溺愛御曹司は仮りそめ婚約者


訳がわからないまま、実家に入るとご近所の方々と知らない人が私たちを待ち構えていた。

「すみません、遅くなって」

「いえ、時間通りですよ。では早速、花嫁さんはこちらへ」

「え?」

「沙奈ちゃん、ごちそう用意してるからね。楽しみねー」

「ええ?」

ニコニコしたご近所の皆さんに見送られ、状況がわからないまま客間に連れて行かれる。そこで窓辺に掛けられた真っ白な着物を見て、私は目を見開いた。

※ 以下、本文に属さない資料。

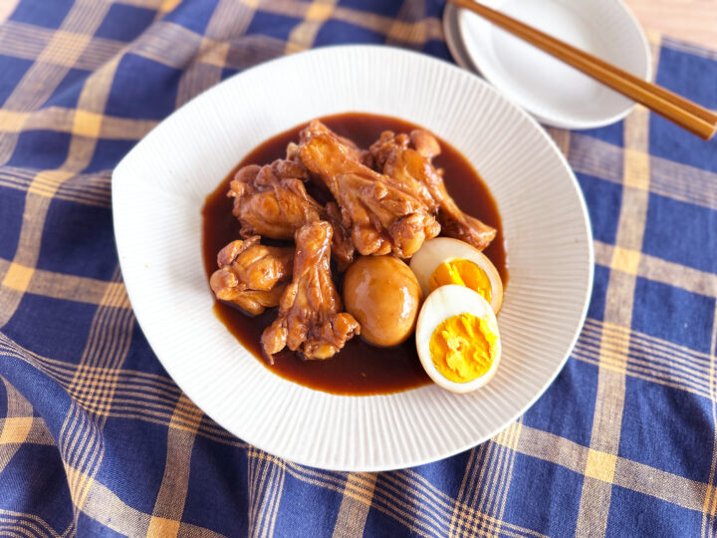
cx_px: 358
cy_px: 269
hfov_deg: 71.6
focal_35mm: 24
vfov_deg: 56.8
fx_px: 497
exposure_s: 1/121
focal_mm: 6.86
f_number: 1.78
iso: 125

「早速、お支度始めますね。服を脱いでいただいて、こちらの和装用の下着を……」

「あ、あの……。今日って、その……」

「ああ。花婿様、まだお話してなかったんですね。結婚式はご家族様だけで済まされたとお聞きしましたが、今回はご近所の方へお披露目したいと」

「お披露目?」

「今まで花嫁様がお世話になった方々だから、自分も大切にしたいんだと。優しい花婿様ですね」

嘘でしょ。なに、これ。反則なんですけど。

泣きそうになりながら、言われるがまま、和装用の下着を身につけて、化粧をしてもらう。スッピンでいい、と言ったのはこういうことだったのか。

もう少し説明してくれてもいいのに、こんなのサプライズがすぎる。